VITAMINE C - INTRAVENOUS THERAPY

The initial impetus in vitamine C intravenous, was from Linus Pauling (Nobel Prize) who, together with Ewan Cameron, pioneered the use of high-dose C in degenerative diseases in the 1960s.

Now, there’s new interest in this modality for fighting cancer based on new, exciting research under way at the National Institutes of Health.

Cameron and Pauling found that vitamin C helped cancer patients live about four times longer than cancer patients not given vitamin C. They administered high-dose vitamin C in the form of sodium ascorbate given orally and intravenously to treat more than 1,000 cancer patients.

Alternative practitioners, meanwhile, sought to resurrect IV vitamin C as a tool in the treatment of cancer, but not until recently has serious academic research resumed.

Many doctors of Integrative Medicine, has undertaken a series of clinical trials to validate the benefits of IV vitamin C in cancer. An FDA approved trial is now underway.

Research at the National Institutes of Health is beginning to suggest that vitamin C deserves another chance to find its niche in the arsenal of anti-cancer therapies,various degenerative diseases.

When vitamin C given intravenously is delivered in a “drip,” much higher concentrations of C can be attained. At these higher concentrations, vitamin C has different characteristics than if given orally. While oral vitamin C boosts immunity and assists tissue repair, but it is too weak to do much to kill or inhibit cancer cells. High doses delivered directly into the bloodstream, it may act to increase levels of hydrogen peroxide deep in the tissues where cancer cells lurk.

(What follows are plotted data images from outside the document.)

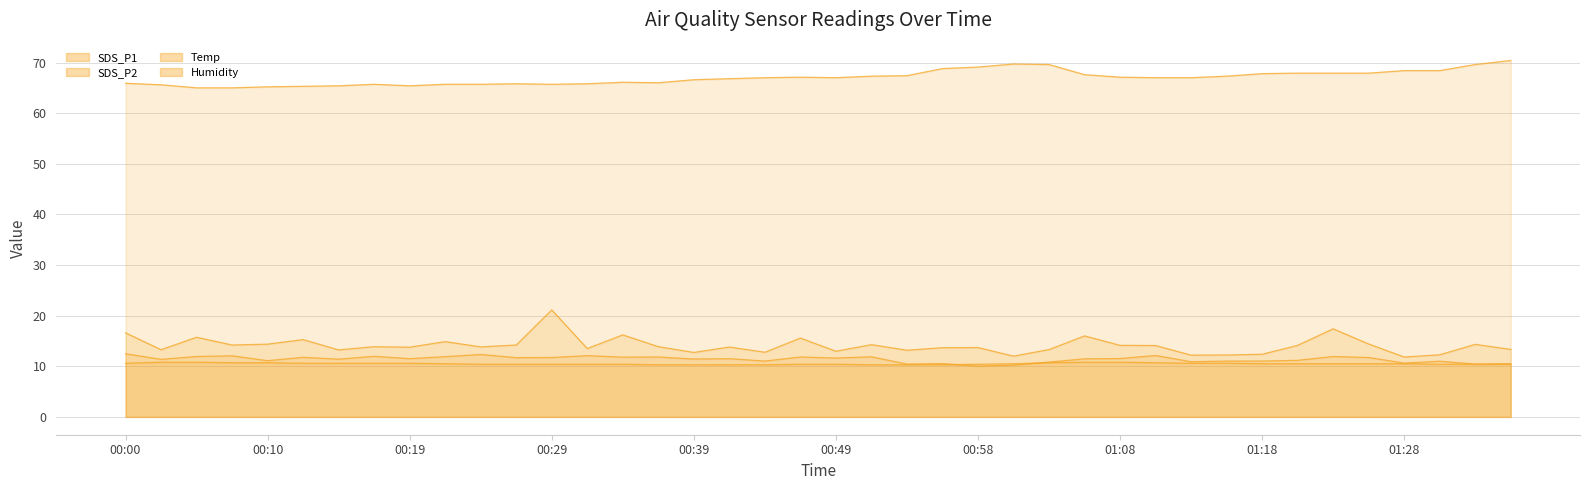

True or false: SDS_P1 and Humidity intersect in this chart.

False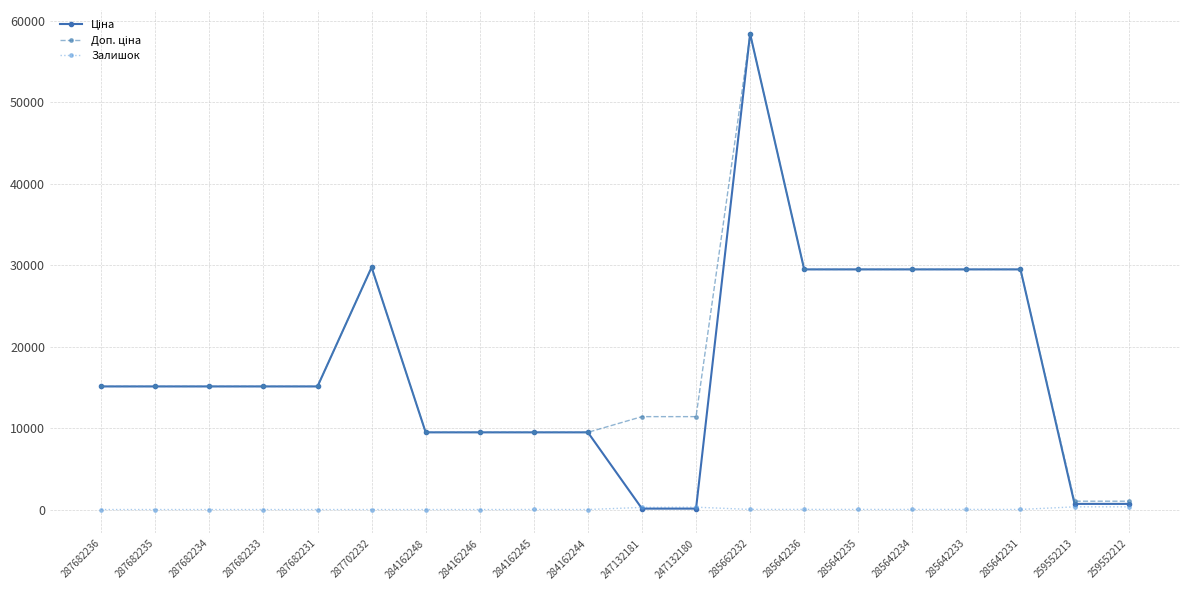

What is the spread (max minus min) of values at 287682234?

15120.0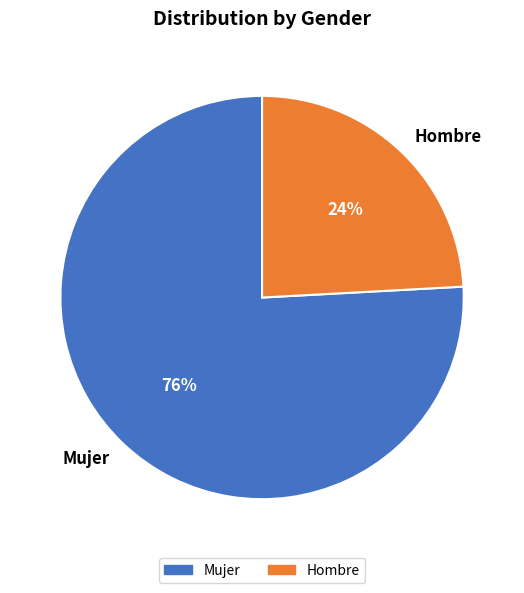

Does Mujer account for over 50% of the chart?

Yes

Vitamin C, when administered by a trained, experienced physician, is safe and well-tolerated, Proper blood tests must be done to ensure that it is well-tolerated, . Doses must be gradually adjusted upward. Not all patients are candidates for IV vitamin C. Vitamin C can be safely administered even while patients are undergoing chemo and radiation; in fact, the FDA-approved trial at the University of Kansas Medical Center explicitly permits the co-administration of vitamin C with conventional treatments.

Intravenous vitamin C is support of recovery from cancer, and it is hoped that additional research, now under way, will further document its benefits.